Almond milk, oat milk, and rice milk just didn’t work. But making soy milk was laborious, boiling it, blending it, straining, etc. I found a source for organic soy beans, Laura’s Farm, and so started with buying bags of soy beans. I now get 13 pounds every 6 months.
I went through 4 soy milk machines. I prefer the soybella, and now use 2 of them.
After suffering with the filtering and straining process, I finally bought a fine mesh screen that fits into a metal bowl.
The soy milk machine is super. It blends, cooks, and partially strains the milk, and also has a small attachment so I can blend or grind coffee beans, flax seeds, spices, or oats. It is a terrific machine, and I got a second one because I make so much soy milk, I figured ok I will do 2 batches every 2 days, or more, if I make yogurt.
The yogurt is very simple. I use a glass jar, starter from a previous batch, and place it in this little dedicated yogurt maker I got ten years ago. Cheap, you plug it in, and it does the job! I started with vegan yogurt starter I bought on Amazon 2 years ago.

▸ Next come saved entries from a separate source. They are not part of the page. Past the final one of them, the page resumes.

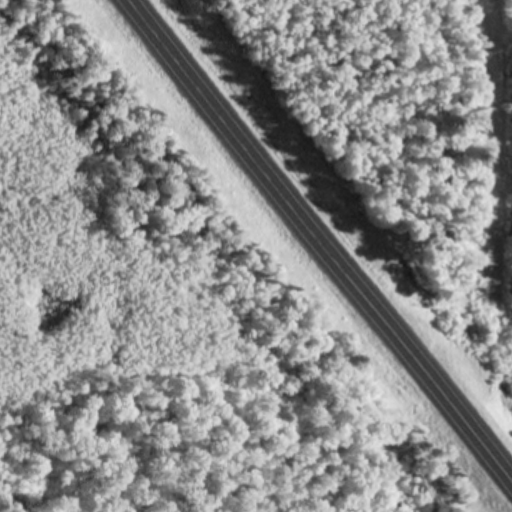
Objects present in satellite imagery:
road: (506, 216)
road: (323, 241)
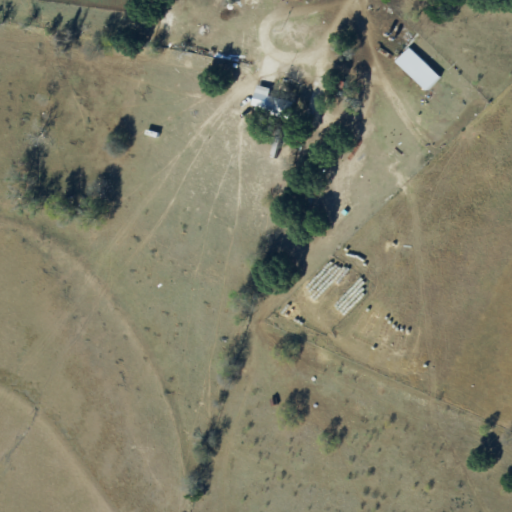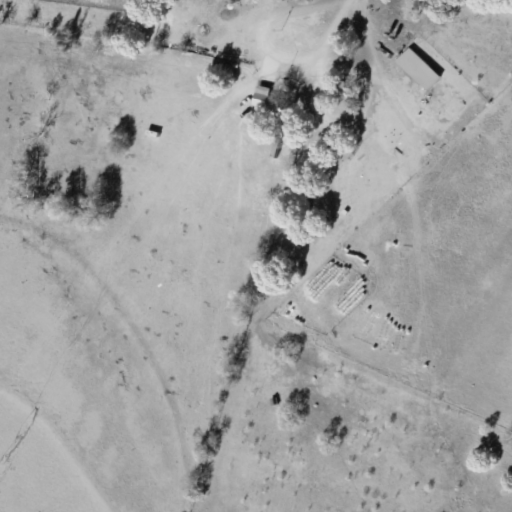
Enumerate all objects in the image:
road: (342, 2)
building: (418, 68)
building: (279, 106)
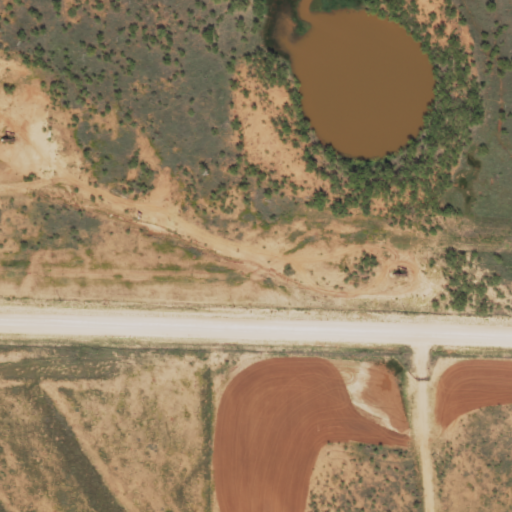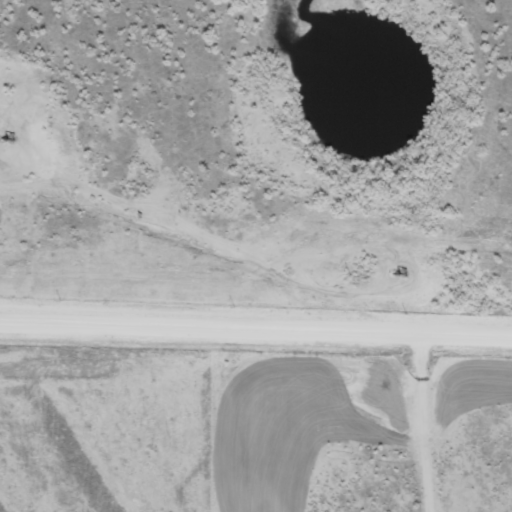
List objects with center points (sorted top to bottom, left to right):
road: (121, 246)
road: (255, 357)
road: (413, 437)
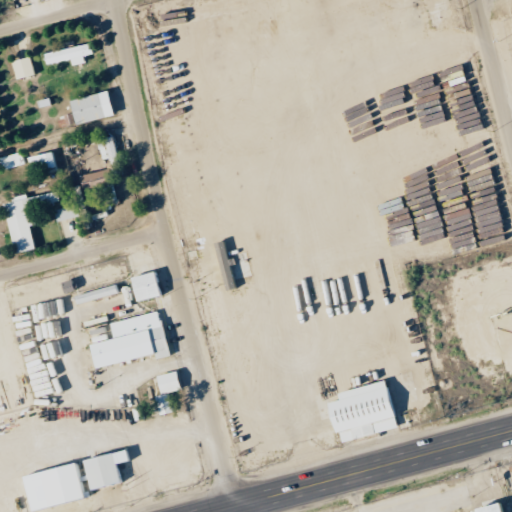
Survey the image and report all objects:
road: (54, 14)
building: (72, 55)
building: (26, 68)
road: (493, 69)
building: (95, 108)
building: (13, 161)
building: (44, 162)
building: (105, 166)
building: (67, 213)
building: (28, 218)
road: (83, 252)
road: (172, 257)
building: (228, 266)
building: (150, 286)
building: (135, 341)
road: (133, 376)
building: (170, 392)
building: (358, 411)
building: (109, 470)
road: (370, 473)
building: (59, 487)
road: (421, 496)
building: (484, 508)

I usually strain it in a cheese cloth placed in the fine metal mesh strainer, and drink the liquid. It’s kind of like a kefir. The strained yogurt makes a respectable cream cheese. We use it in everything, usually flavoring it with garlic, herbs, hot peppers, and other nice things. Spread on bread or crackers, and used in pastas, it is a serious contender for a starring role in any meal that needs cheese.
I also make vegan sauces and cheeses for pizza and sandwiches, using Gloriously Vegan powders. My favorite is mozzalicious powder. I mix it with soy milk, in the blender, then pour it into a Pyrex measuring cup. I microwave it on a low setting, stirring frequently until thickened. It thickens quickly so I keep it very loose until I add it to my pasta or pizza, because it will continue to cook. For a sandwich, I cook it very thick.
So, those are my deep thoughts. I do believe it has saved me hundreds of dollars, and the convenience of having all of this stuff to make at home instead of driving to the store for milk, cheese, sauces and all of that, is just priceless for me.
I have a store on Amazon but I have never posted it. I may do that in comments if anyone wants to find the soybella and filters, etc. I have really enjoyed this. I hope you will try it if you like vegan milks. The machine also does almond, rice,and oat milks. Probably hemp milk too. You just use the no heat setting, and it blends and filters the milks. But I suspect you would want a second filter just as I do with the soy milk. I usually compost the leftover pulp.